----- INFORMATION SUPPLIED -----

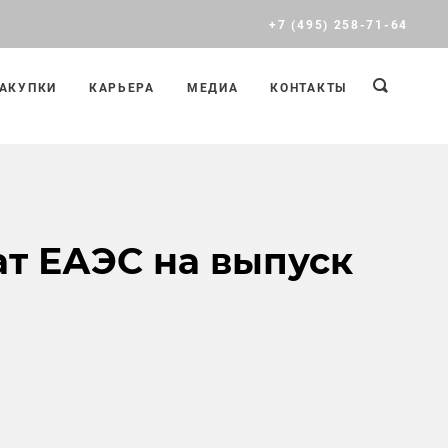
+7 (495) 258-71-64
АКУПКИ
КАРЬЕРА
МЕДИА
КОНТАКТЫ
т ЕАЭС на выпуск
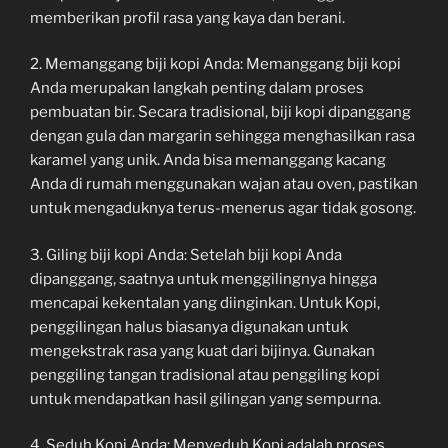
memberikan profil rasa yang kaya dan berani.
2. Memanggang biji kopi Anda: Memanggang biji kopi
Anda merupakan langkah penting dalam proses
pembuatan bir. Secara tradisional, biji kopi dipanggang
dengan gula dan margarin sehingga menghasilkan rasa
karamel yang unik. Anda bisa memanggang kacang
Anda di rumah menggunakan wajan atau oven, pastikan
untuk mengaduknya terus-menerus agar tidak gosong.
3. Giling biji kopi Anda: Setelah biji kopi Anda
dipanggang, saatnya untuk menggilingnya hingga
mencapai kekentalan yang diinginkan. Untuk Kopi,
penggilingan halus biasanya digunakan untuk
mengekstrak rasa yang kuat dari bijinya. Gunakan
penggiling tangan tradisional atau penggiling kopi
untuk mendapatkan hasil gilingan yang sempurna.
4. Seduh Kopi Anda: Menyeduh Kopi adalah proses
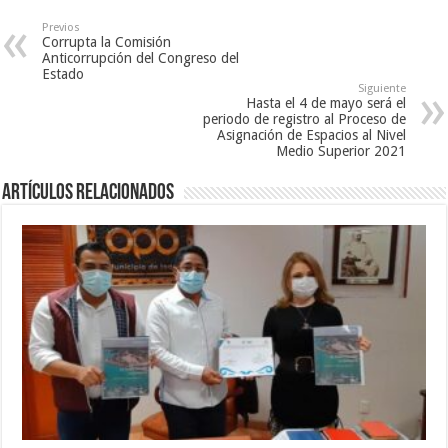
Previos
Corrupta la Comisión
Anticorrupción del Congreso del
Estado
Siguiente
Hasta el 4 de mayo será el
periodo de registro al Proceso de
Asignación de Espacios al Nivel
Medio Superior 2021
Artículos relacionados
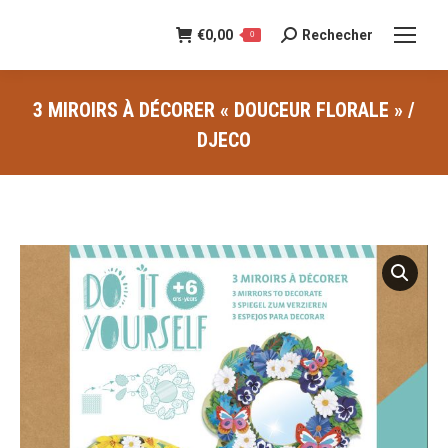
€
0,00
Rechecher
Recherche
0
:
3 MIROIRS À DÉCORER « DOUCEUR FLORALE » /
DJECO
Vous êtes ici :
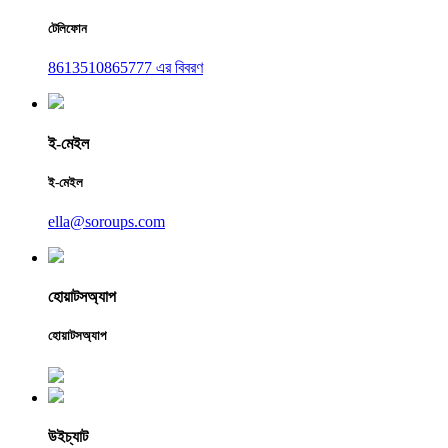
টেলিফোন
8613510865777 এর বিবরণ
ই-মেইল
ই-মেইল
ella@soroups.com
হোয়াটসঅ্যাপ
হোয়াটসঅ্যাপ
উইচ্যাট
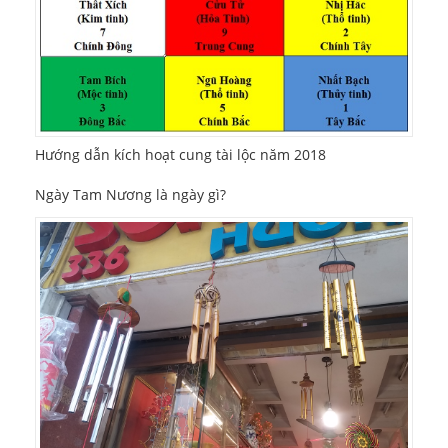
Hướng dẫn kích hoạt cung tài lộc năm 2018
Ngày Tam Nương là ngày gì?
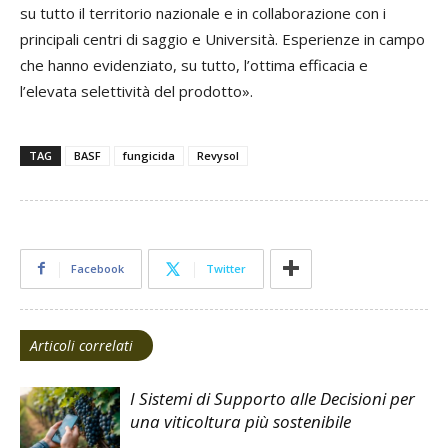
su tutto il territorio nazionale e in collaborazione con i
principali centri di saggio e Università. Esperienze in campo
che hanno evidenziato, su tutto, l’ottima efficacia e
l’elevata selettività del prodotto».
TAG
BASF
fungicida
Revysol
Facebook
Twitter
Articoli correlati
I Sistemi di Supporto alle Decisioni per
una viticoltura più sostenibile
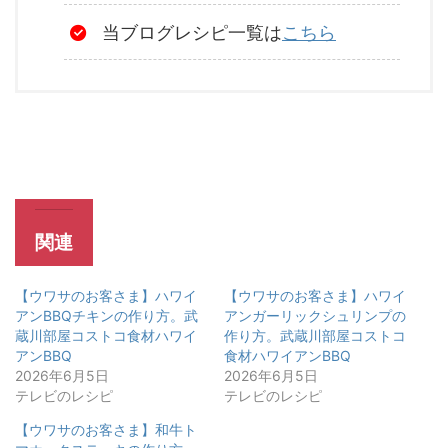
当ブログレシピ一覧は
こちら
関連
【ウワサのお客さま】ハワイ
【ウワサのお客さま】ハワイ
アンBBQチキンの作り方。武
アンガーリックシュリンプの
蔵川部屋コストコ食材ハワイ
作り方。武蔵川部屋コストコ
アンBBQ
食材ハワイアンBBQ
2026年6月5日
2026年6月5日
テレビのレシピ
テレビのレシピ
【ウワサのお客さま】和牛ト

-----

> [WHAT YOU HAVE TO DO] Repeat the records above exactly. Pictures do not belong in the copy.

> [RESPONSE TO THE TASK]
+7 (495) 258-71-64
АКУПКИ
КАРЬЕРА
МЕДИА
КОНТАКТЫ
т ЕАЭС на выпуск
memberikan profil rasa yang kaya dan berani.
2. Memanggang biji kopi Anda: Memanggang biji kopi
Anda merupakan langkah penting dalam proses
pembuatan bir. Secara tradisional, biji kopi dipanggang
dengan gula dan margarin sehingga menghasilkan rasa
karamel yang unik. Anda bisa memanggang kacang
Anda di rumah menggunakan wajan atau oven, pastikan
untuk mengaduknya terus-menerus agar tidak gosong.
3. Giling biji kopi Anda: Setelah biji kopi Anda
dipanggang, saatnya untuk menggilingnya hingga
mencapai kekentalan yang diinginkan. Untuk Kopi,
penggilingan halus biasanya digunakan untuk
mengekstrak rasa yang kuat dari bijinya. Gunakan
penggiling tangan tradisional atau penggiling kopi
untuk mendapatkan hasil gilingan yang sempurna.
4. Seduh Kopi Anda: Menyeduh Kopi adalah proses
Previos
Corrupta la Comisión
Anticorrupción del Congreso del
Estado
Siguiente
Hasta el 4 de mayo será el
periodo de registro al Proceso de
Asignación de Espacios al Nivel
Medio Superior 2021
Artículos relacionados
€
0,00
Rechecher
Recherche
0
:
3 MIROIRS À DÉCORER « DOUCEUR FLORALE » /
DJECO
Vous êtes ici :
টেলিফোন
8613510865777 এর বিবরণ
ই-মেইল
ই-মেইল
ella@soroups.com
হোয়াটসঅ্যাপ
হোয়াটসঅ্যাপ
উইচ্যাট
Hướng dẫn kích hoạt cung tài lộc năm 2018
Ngày Tam Nương là ngày gì?
su tutto il territorio nazionale e in collaborazione con i
principali centri di saggio e Università. Esperienze in campo
che hanno evidenziato, su tutto, l’ottima efficacia e
l’elevata selettività del prodotto».
TAG
BASF
fungicida
Revysol
Facebook
Twitter
Articoli correlati
I Sistemi di Supporto alle Decisioni per
una viticoltura più sostenibile
当ブログレシピ一覧は
こちら
関連
【ウワサのお客さま】ハワイ
【ウワサのお客さま】ハワイ
アンBBQチキンの作り方。武
アンガーリックシュリンプの
蔵川部屋コストコ食材ハワイ
作り方。武蔵川部屋コストコ
アンBBQ
食材ハワイアンBBQ
2026年6月5日
2026年6月5日
テレビのレシピ
テレビのレシピ
【ウワサのお客さま】和牛ト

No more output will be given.